『山形新聞』2009年11月17日付

山形大などの研究者招聘事業を採択 科学技術振興機構


山形大と県は16日、有機エレクトロニクスの世界的な研究拠点整備に向けて、国内外トップクラスの研究者を招聘(しょうへい)する事業が科学技術振興機構(JST)から採択されたと発表した。有機太陽電池などの分野で活躍するオーストリアの大学教授らを招く計画で、同時に進めている研究施設の整備や若手研究者の国際公募と合わせ、次世代技術のプロジェクトがいよいよ動きだす。

山形大と県が申請したJSTの「地域卓越研究者戦略的結集プログラム」には全国の大学と都道府県から12件の応募があり、採択は信州大と長野県の「エキゾチック・ナノカーボンの創成と応用」と合わせ2件のみ。採択ポイントは、研究の事業化に向けた期待度、大学・自治体の支援体制などに加え、「招聘する研究者レベルが郡を抜いていた」点が特に評価された。

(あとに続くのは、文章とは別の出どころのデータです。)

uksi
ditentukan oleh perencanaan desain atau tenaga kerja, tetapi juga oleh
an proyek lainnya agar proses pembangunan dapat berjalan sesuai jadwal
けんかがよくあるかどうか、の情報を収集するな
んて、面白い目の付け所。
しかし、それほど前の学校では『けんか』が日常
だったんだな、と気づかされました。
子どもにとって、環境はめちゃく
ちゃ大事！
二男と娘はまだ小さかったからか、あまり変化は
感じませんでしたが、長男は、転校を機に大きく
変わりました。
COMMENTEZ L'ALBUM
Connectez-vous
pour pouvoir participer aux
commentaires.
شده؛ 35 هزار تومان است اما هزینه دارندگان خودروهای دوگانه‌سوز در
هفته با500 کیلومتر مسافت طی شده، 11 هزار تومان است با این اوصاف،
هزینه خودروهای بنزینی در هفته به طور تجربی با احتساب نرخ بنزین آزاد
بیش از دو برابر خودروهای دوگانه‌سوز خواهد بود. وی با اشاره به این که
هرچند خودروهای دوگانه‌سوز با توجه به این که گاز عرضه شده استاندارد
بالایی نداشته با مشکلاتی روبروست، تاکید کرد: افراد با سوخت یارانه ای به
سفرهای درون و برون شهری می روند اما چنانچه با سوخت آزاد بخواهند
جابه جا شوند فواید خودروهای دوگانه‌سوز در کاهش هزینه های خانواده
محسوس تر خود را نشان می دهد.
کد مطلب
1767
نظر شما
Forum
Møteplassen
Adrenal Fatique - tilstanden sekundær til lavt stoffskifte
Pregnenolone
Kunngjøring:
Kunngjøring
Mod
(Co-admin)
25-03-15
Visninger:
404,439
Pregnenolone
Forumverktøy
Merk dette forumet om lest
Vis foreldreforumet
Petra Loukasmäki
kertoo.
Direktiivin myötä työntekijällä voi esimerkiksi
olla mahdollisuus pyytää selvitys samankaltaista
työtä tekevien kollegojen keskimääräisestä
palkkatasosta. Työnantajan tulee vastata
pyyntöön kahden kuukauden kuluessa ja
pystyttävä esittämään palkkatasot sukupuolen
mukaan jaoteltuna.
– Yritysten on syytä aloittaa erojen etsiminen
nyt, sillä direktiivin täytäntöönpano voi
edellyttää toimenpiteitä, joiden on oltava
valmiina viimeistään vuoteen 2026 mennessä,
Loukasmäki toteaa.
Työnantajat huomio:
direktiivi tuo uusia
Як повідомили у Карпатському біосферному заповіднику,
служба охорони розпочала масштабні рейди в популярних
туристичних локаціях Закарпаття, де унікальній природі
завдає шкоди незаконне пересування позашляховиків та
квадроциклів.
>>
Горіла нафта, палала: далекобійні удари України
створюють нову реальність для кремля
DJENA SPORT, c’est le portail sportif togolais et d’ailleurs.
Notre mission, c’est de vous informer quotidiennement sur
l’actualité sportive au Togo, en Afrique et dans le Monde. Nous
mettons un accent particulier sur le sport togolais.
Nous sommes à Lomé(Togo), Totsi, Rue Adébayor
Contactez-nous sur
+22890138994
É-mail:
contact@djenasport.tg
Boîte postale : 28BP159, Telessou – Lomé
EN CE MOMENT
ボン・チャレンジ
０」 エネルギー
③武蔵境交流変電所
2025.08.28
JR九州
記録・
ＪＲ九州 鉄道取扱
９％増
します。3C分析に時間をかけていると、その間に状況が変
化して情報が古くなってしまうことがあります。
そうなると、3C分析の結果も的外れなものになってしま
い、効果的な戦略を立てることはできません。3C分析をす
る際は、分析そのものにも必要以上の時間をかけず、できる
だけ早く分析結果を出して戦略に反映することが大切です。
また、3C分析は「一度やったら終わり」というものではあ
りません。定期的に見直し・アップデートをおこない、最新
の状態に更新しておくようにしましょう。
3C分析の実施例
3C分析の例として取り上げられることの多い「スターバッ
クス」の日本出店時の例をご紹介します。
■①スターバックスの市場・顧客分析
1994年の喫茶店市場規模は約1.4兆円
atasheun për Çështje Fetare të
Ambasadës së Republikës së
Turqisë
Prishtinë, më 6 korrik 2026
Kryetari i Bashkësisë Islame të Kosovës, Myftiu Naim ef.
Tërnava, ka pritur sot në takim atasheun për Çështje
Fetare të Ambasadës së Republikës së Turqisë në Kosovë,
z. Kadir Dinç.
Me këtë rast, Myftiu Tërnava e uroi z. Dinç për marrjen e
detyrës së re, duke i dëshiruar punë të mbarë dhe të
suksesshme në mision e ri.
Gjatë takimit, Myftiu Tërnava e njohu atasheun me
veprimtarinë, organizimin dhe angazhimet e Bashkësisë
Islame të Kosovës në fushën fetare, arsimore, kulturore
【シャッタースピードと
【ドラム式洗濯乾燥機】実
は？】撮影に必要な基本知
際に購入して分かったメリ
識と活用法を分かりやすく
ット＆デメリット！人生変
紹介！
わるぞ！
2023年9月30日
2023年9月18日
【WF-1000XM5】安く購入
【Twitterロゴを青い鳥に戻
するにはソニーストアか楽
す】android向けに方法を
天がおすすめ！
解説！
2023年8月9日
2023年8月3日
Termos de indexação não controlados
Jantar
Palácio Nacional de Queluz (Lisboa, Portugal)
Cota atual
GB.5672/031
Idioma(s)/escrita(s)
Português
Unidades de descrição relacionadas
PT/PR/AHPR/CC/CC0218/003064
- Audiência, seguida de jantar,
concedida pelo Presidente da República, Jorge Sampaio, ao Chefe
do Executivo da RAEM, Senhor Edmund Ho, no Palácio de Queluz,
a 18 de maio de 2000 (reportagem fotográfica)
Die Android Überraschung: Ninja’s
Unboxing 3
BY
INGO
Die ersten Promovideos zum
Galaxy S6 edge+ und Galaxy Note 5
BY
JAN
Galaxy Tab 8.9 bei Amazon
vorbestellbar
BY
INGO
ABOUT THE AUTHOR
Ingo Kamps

今回のプロジェクトでは、ヨハネス・ケプラー大(オーストリア)のニアジ・セルダー・サリチフチ主任教授をはじめ、ほか2人の海外卓越研究者と国内研究者を招く予定。さらに、照明向け有機EL(エレクトロルミネッセンス)の第一人者の城戸淳二教授が在籍卓越研究者として所属する。これらのトップ研究者を“ドリームチーム”と位置付け、有機薄膜太陽電池、自由に曲げられる有機ELパネル、塗布型の有機デバイスなどを開発。研究成果の技術移転により、製品化と地域産業の振興も図っていく。事業期間は5年で、予算は年2億2000万円。このうち半分は地元負担で大学や県が支出する。

山形大が打ち出した有機エレクトロニクスの世界的な研究拠点整備構想は、既に国際公募で助教クラスを採用する文科省の科学技術振興調整費が採択され、今回のJST事業で研究体制が整った形だ。研究の舞台として、米沢市の同大工学部敷地内に整備する研究棟は年内に着工し、来年秋の完成を見込んでいる。

今回の構想は、有機エレクトロニクスの次世代分野の研究開発が中心。有機EL照明の製品化については、県が有機エレクトロニクス研究所(米沢市)を中核に展開しており、研究所の方向性や製品化に向けた具体策など、新年度からの支援方針はまだ決まっていない。